David Salle
David Salle is a renowned and widely acclaimed American artist and painter, associated with neo-expressionism and post-modernism, who has enjoyed a successful career for decades. His art combines an array of cultural elements including painting, photography, sculpture, and theater. Salle has been exhibited widely, including solo shows at the Guggenheim Museum and Minneapolis Institute of Art, as well as retrospective exhibitions at the Whitney Museum of American Art and Museum of Contemporary Art in Chicago.
Born in Oklahoma, in 1954, Salle attended The Kansas City Art Institute before moving to New York City in 1976 to further pursue his art.
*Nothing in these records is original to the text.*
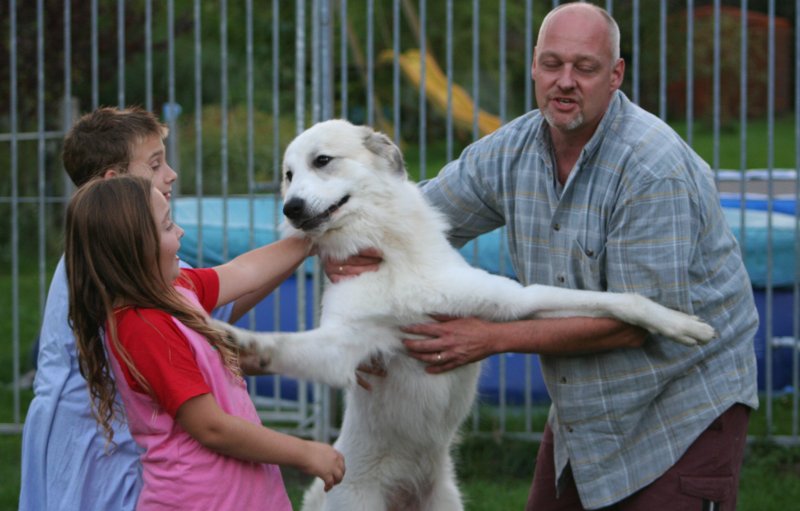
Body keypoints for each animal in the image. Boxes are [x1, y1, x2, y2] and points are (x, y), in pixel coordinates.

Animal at [222, 121, 716, 511]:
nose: (290, 208)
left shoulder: (518, 301)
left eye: (322, 161)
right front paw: (241, 342)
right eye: (288, 175)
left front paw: (683, 325)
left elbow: (621, 300)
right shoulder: (345, 347)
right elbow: (285, 344)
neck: (391, 257)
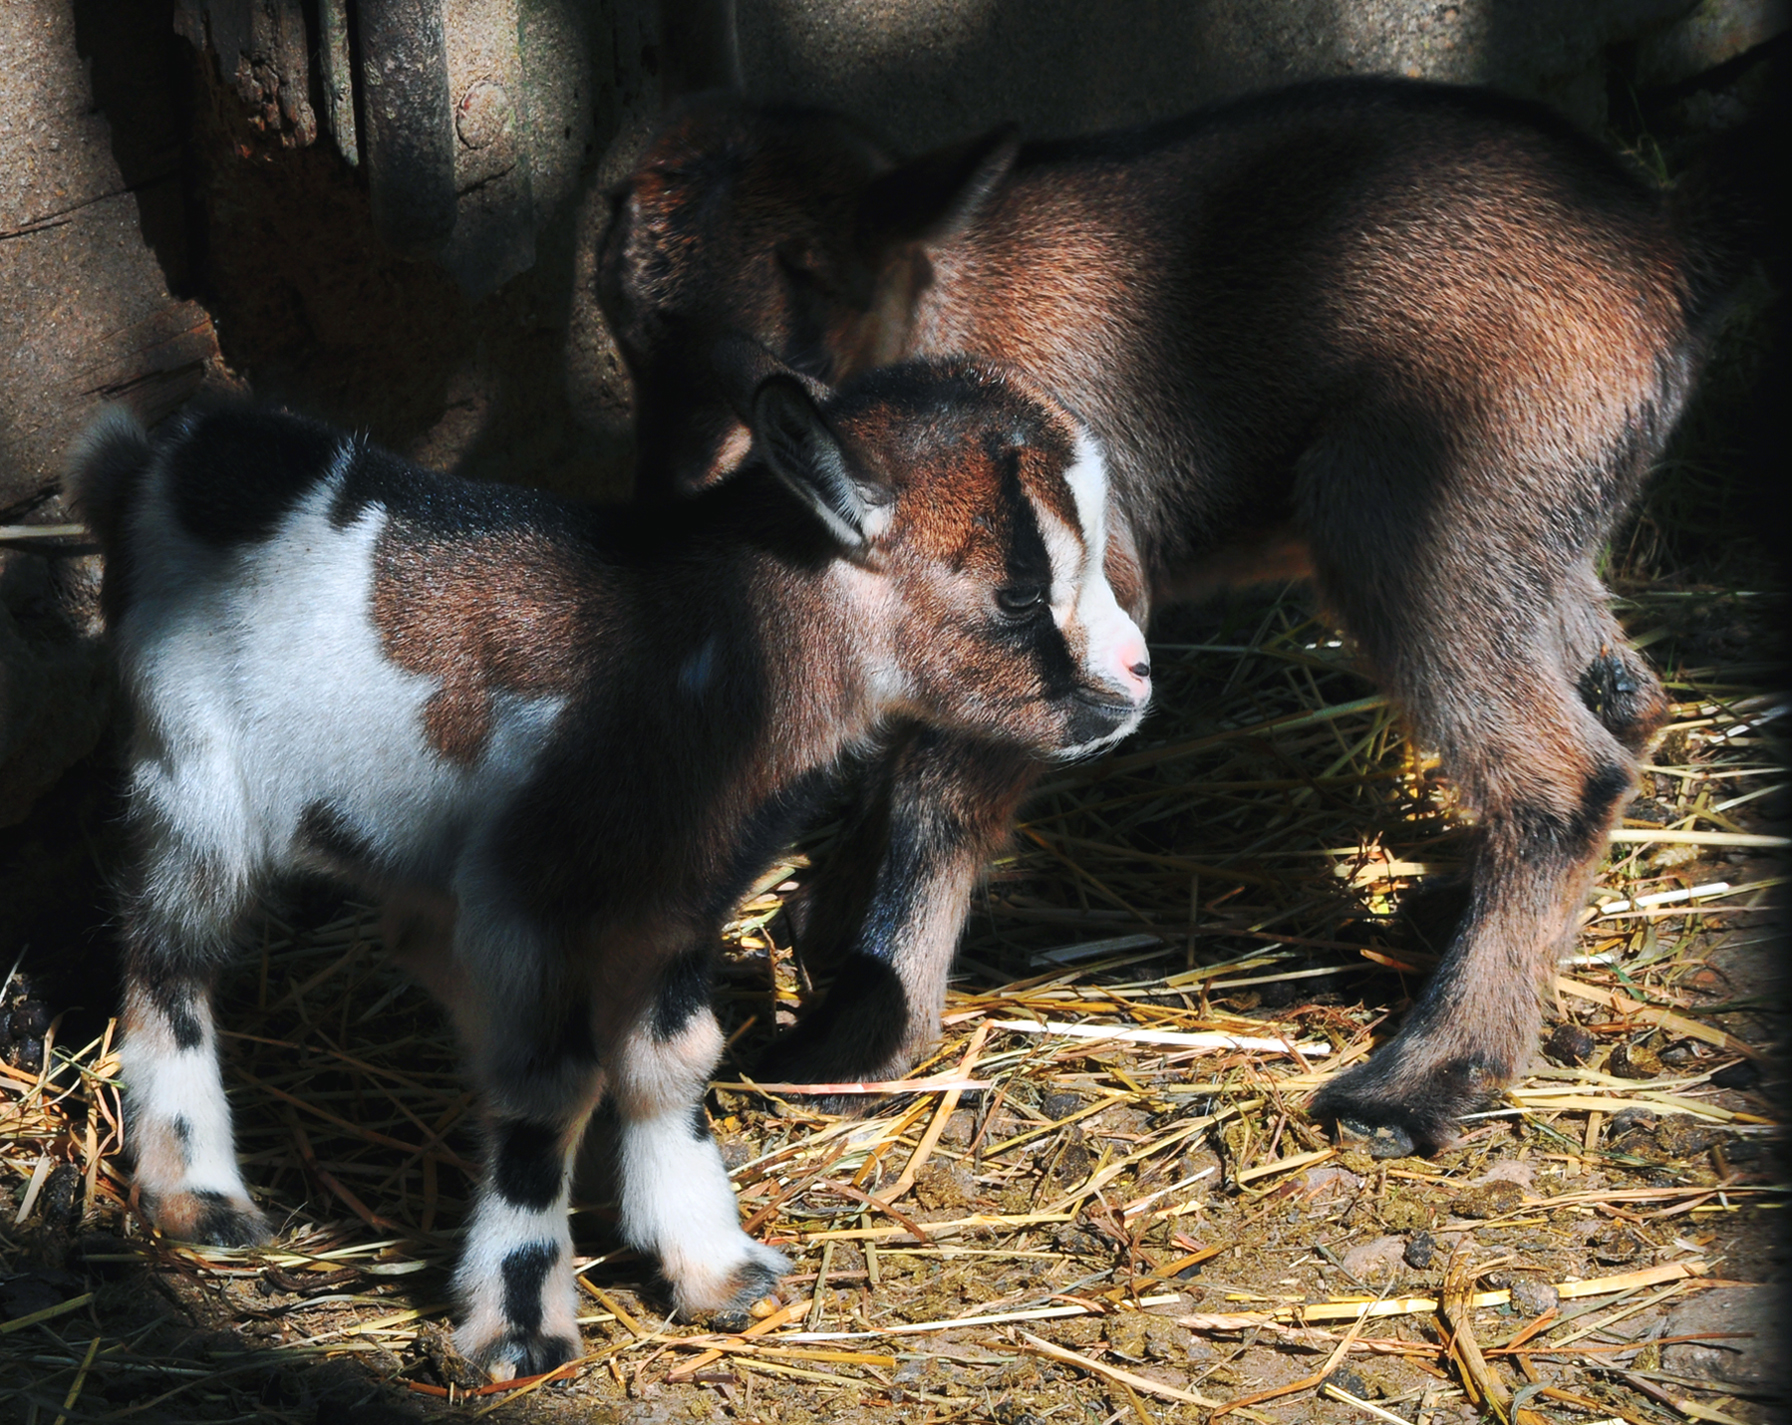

During his early career, he found success quickly, and in the late 1970s he was included in important exhibitions such as the Whitney Biennial, New York/New Wave, and Pattern & Decoration.
Often working in a like manner to other leading Neo-Expressionists, Salle’s art typically includes a combination of disparate visual elements and visual sources arranged in a fragmented manner. Such eclectic combinations often feature dynamic compositions made up of text and abstracted figures, as well as displaced and disjointed flat-colors. This fragmentation of elements, found throughout Salle’s art, is reflective of his early experience as a stage designer, which is shown in both his theatrical handling of composition and his inclusion of text.
Such a combination of the visual and the verbal is also seen in Salle’s extensive publishing endeavours. He has worked as an editor for numerous magazines, and has written essays for several books, such as ‘In the Studio’ and ‘Forty Years of Seeing and Writing’. He has also co-authored a book with Michael Scott-Mann, ‘Things as They Are’, an assemblage of images, text and art, which define Salle’s intellectual interests, particularly his interest in theater, literature, and philosophy.
In addition to his painting and his editorial and writing career, Salle has also organized museum exhibitions and served as a teacher of painting, drawing and conceptual art classes at school such as Cal Arts, Princeton and the School of Visual Arts in New York.
At present, David Salle’s work can be found in major public collections such as the Museum of Modern Art and the Whitney Museum, as well as in private collections across the world. Such living proof of Salle’s status as one of the major figures of contemporary art serves to validate his extensive contributions to the art world and to literature.